### [Texto do documento]

Vado, que surpresa! Parabéns pelo saque. A capa foi o comentário do dia (ontem) entre jornalistas. Gostei da lembrança dos tempos de fechamanto da capa da TB na "gestão" Jadson Oliveira. Vocês mandavam bem pra caramba, mesmo, e produziam capas inesquecíveis, históricas. Chega de mesmice e de manchetes óbvias. Vamos exercer o nosso "poder" (pelo menos esse ainda temos) de cobrar avanços na nossa tímida democracia. E se está provado que os ricos também delínqüem, como bem disse Jadson, então um bom começo é exigir tratamento igual, com algema ou sem algema.

Jadson disse...

Pois é, Auriosvaldo (este é o nome no cartório do nosso querido Vado), fiquei lisonjeadíssimo com o seu comentário. Me emocionei diante de suas palavras relembrando os velhos tempos da redação da Tribuna da Bahia, uma convivência realmente fraterna e rica, apesar das dificuldades, das limitações. Mas não tinha problema, logo em seguida ao fechamento fazíamos a festa no Abaixadinho, com direito a uma esticada no Alagoano, na velha Sete Portas. Que saudade, companheiro!

### [Entradas listadas]
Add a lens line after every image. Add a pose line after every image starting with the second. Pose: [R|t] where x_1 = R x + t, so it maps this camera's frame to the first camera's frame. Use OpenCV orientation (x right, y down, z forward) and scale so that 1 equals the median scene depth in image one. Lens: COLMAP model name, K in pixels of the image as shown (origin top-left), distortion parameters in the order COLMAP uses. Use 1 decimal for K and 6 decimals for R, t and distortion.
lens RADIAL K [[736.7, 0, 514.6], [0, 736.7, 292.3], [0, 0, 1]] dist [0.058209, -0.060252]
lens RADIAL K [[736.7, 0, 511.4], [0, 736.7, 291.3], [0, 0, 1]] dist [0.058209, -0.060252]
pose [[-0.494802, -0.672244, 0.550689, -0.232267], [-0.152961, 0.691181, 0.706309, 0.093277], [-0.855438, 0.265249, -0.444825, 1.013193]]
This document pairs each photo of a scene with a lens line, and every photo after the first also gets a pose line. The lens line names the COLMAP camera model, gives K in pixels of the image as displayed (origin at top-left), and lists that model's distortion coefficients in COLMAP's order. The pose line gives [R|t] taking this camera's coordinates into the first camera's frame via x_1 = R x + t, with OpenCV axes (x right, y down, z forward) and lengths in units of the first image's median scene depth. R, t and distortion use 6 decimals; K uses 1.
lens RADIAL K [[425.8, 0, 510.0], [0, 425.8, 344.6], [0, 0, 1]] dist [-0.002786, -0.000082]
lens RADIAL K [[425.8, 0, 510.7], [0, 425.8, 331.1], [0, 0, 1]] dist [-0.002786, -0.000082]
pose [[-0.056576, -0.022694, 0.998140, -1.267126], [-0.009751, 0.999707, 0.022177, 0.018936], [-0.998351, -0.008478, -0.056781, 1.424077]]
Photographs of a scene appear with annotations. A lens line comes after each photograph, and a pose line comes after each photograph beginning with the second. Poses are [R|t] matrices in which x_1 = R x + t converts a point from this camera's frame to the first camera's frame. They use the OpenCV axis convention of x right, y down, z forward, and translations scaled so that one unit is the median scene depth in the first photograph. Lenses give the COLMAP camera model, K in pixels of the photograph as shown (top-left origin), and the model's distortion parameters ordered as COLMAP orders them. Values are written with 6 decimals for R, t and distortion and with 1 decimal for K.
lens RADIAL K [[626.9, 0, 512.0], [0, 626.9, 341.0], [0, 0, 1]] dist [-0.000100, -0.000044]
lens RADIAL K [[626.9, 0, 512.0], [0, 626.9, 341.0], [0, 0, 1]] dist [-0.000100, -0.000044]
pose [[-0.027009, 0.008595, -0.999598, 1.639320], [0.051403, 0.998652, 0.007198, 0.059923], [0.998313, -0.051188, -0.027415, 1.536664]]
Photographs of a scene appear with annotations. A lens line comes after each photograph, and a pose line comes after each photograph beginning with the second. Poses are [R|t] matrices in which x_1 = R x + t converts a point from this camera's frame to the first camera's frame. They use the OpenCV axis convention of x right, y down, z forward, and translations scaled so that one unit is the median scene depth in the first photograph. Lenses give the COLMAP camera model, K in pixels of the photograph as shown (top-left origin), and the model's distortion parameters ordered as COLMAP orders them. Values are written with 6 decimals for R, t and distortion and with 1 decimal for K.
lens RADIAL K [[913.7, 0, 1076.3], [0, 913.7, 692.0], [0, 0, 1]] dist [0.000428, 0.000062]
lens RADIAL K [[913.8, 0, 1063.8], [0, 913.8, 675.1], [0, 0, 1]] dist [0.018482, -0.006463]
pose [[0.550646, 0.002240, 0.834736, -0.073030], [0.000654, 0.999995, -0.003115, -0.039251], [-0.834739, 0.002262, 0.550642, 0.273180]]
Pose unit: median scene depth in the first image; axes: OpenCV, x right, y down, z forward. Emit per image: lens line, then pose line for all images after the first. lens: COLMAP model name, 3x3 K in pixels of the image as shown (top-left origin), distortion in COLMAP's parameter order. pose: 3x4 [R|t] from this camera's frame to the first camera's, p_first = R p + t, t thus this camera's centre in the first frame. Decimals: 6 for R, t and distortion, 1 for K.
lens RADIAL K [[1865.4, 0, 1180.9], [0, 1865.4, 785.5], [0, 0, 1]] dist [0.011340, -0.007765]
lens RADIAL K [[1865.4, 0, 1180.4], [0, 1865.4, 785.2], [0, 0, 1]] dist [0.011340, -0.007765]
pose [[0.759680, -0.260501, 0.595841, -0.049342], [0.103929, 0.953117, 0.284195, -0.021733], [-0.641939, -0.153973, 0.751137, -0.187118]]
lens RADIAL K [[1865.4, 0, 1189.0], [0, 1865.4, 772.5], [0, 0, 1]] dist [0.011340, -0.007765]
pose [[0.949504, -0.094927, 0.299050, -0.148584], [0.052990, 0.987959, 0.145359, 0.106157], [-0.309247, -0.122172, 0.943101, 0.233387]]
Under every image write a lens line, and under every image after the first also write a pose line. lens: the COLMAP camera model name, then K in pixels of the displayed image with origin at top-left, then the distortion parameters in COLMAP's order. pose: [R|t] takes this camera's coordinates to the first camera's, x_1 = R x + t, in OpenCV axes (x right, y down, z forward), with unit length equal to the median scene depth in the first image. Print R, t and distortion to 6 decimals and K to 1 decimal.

### [Problemas a resolver]
(1) Segundo os comentários sobre a Tribuna da Bahia, qual é o nome de cartório de Vado?
(2) Prossiga com os comentários sobre a Tribuna da Bahia a partir do ponto em que terminam.
A listagem não tem papel algum nestas tarefas.

### [Respostas por tarefa]
(1) Auriosvaldo.

(2)
Que bom que seu talento e sensibilidade encontraram espaço em A Tarde, o flagrante das duas fotos (de autoria de Arestides Baptista, vi depois) foi mesmo genial, parabéns de novo ao “coordenador de arte” (melhorou muito, nos tempos da Tribuna era simplesmente diagramador, mudam os tempos, mudam as palavras), extensivos ao companheiro Paulo Oliveira.
Vamos nos falar e acertar pra tomar uma. Um grande abraço.
Jadson
PS 1 - A propósito de “os ricos também delinqüem”, aproveito para recomendar a leitura de entrevista do ministro-chefe da Controladoria Geral da União a Bob Fernandes, de Terra Magazine. Título: “Jorge Hage: lei atual não manda rico para a cadeia”. Esclarecedora, diz que às vezes rico é preso, mas não fica preso. Hage é juiz aposentado.
PS 2 – É isso aí, companheiro Crisóstomo. A prisão de um representante do capital financeiro mostrou claramente onde está o poder de fato.

Jadson disse...

Sobre “Mudança: os ricos também delinquem”, Goiano, batizado como José Donizette, enviou a seguinte mensagem aos amigos e companheiros do Projeto Velame Vivo, movimento social que vem fazendo belo trabalho em Velame/Seabra/Chapada Diamantina:
“Companheiros (as),
fico feliz em encaminhar essa matéria para vocês, escrita pelo nosso querido Jadson Oliveira, excelente.
Gostaria de aproveitar a oportunidade e vender um pouco o peixe destes nobres jornalistas que criaram um blog para criticar a mídia baiana, eles são pessoas comprometidas com a história e o que se escreve, bem, peço para que vocês acessem ao blog www.anossamidia.blogspot.com, lá encontrarão boas matérias.
Saudações,
Goiano”.
Valeu, companheiro.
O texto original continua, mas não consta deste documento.